** Work required **
Reproduce word for word the stretch of the COVID-19 vaccine interview from "When I talk" through "and wasted money.".

Dr. Charlie Weller is head of vaccines at the global charitable foundation Wellcome. We interviewed her as part of our #PassTheMic series. Here’s some of what she had to say.
With a disease like COVID-19, it doesn’t see borders. It doesn’t see different countries or types of people.
In 2019, no one knew anything about COVID, so these types of diseases really need a global solution. We’re seeing the amazing progress that certain countries are making, like Australia and New Zealand, but this still requires quite significant restrictions on what we call normal life.
We really see that the exit strategy for this pandemic is through science and having the tools that we need to bring this to an end.
When I talk about science being the exit strategy, this isn’t just about vaccines. It’s about having a holistic approach. We need as many tools as possible to try to bring this pandemic to an end. That means vaccines to protect people, therapeutics to cure people, and also diagnostics to understand who is infected and where and how it’s spreading.
We need global collaboration in order to develop these tools. If we don’t we could end up wasting time and energy, with duplication of effort and wasted money.
Priorities and challenges for a vaccine
Thinking about vaccines specifically, if countries move to an individual approach, to secure domestic access for future vaccines, the concern is that it would lead to unequal allocation of the vaccine. What that means is those who have the money will be able to access vaccines, but those who don’t, like lower to middle-income countries, won’t be able to.
However, there’s a bit of a caveat to this, because at this moment we’ve got over 150 vaccines in development, but we don’t know which ones are going to be effective. This is because of the speed we are trying to develop a vaccine (within 12-18 months, when it can normally take more than 10 years).

** Information provided **
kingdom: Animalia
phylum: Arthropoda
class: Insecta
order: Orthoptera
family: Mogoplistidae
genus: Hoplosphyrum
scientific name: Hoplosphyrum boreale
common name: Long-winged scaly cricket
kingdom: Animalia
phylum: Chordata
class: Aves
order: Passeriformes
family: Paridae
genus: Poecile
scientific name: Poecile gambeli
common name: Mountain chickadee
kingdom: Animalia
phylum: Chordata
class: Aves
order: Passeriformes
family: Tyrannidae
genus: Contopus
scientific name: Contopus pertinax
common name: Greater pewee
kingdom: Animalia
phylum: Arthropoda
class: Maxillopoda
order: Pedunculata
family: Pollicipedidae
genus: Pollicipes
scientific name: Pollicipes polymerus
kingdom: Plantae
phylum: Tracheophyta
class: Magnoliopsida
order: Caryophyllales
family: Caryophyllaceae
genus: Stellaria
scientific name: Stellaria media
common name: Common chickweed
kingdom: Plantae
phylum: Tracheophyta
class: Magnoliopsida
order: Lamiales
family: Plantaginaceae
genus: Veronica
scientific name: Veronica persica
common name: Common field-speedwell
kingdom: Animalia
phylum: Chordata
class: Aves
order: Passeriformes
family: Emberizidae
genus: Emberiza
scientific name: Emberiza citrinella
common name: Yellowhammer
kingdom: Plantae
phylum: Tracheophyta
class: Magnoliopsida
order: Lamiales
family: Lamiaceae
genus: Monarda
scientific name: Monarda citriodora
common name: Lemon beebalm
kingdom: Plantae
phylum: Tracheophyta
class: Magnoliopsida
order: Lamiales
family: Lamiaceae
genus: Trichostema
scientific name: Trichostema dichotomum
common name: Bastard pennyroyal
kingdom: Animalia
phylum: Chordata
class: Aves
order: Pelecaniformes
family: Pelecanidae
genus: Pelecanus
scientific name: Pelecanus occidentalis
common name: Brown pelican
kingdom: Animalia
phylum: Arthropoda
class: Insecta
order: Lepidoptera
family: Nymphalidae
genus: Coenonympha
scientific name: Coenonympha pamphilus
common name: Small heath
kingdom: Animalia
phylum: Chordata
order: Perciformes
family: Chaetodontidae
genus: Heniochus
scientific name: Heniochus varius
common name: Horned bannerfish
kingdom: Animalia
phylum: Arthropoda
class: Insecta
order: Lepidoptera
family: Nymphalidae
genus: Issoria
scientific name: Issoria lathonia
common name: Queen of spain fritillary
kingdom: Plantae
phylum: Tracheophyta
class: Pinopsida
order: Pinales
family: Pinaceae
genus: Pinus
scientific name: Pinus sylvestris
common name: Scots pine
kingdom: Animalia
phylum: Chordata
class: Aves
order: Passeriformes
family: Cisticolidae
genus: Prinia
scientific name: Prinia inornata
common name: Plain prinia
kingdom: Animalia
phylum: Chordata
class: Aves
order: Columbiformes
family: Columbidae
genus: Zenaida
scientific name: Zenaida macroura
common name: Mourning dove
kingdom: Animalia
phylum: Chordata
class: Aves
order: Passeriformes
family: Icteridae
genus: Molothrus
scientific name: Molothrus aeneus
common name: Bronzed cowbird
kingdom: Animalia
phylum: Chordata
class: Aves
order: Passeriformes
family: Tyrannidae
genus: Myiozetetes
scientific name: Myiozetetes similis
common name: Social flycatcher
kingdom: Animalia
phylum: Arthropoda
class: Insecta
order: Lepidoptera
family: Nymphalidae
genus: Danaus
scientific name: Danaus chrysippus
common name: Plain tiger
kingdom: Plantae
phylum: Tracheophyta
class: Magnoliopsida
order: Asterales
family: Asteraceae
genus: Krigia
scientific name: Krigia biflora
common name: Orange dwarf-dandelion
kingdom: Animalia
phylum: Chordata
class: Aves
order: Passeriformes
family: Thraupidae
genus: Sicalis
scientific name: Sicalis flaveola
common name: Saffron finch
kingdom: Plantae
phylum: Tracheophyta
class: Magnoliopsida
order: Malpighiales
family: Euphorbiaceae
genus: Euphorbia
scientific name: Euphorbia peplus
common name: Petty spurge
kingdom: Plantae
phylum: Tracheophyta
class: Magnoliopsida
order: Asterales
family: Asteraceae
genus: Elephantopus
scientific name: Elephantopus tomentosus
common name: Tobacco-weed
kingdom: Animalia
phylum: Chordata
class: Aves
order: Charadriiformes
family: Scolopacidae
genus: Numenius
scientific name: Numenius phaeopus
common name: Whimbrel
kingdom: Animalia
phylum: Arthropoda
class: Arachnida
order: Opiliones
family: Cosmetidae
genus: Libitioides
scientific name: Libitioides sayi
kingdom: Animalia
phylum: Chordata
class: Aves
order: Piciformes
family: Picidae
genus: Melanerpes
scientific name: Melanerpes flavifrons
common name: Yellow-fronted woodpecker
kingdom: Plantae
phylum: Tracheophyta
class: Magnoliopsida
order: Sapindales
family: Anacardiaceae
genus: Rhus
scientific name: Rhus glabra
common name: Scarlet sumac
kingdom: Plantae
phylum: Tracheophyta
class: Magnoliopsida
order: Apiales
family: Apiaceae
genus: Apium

** Solved problem **
When I talk about science being the exit strategy, this isn’t just about vaccines. It’s about having a holistic approach. We need as many tools as possible to try to bring this pandemic to an end. That means vaccines to protect people, therapeutics to cure people, and also diagnostics to understand who is infected and where and how it’s spreading.
We need global collaboration in order to develop these tools. If we don’t we could end up wasting time and energy, with duplication of effort and wasted money.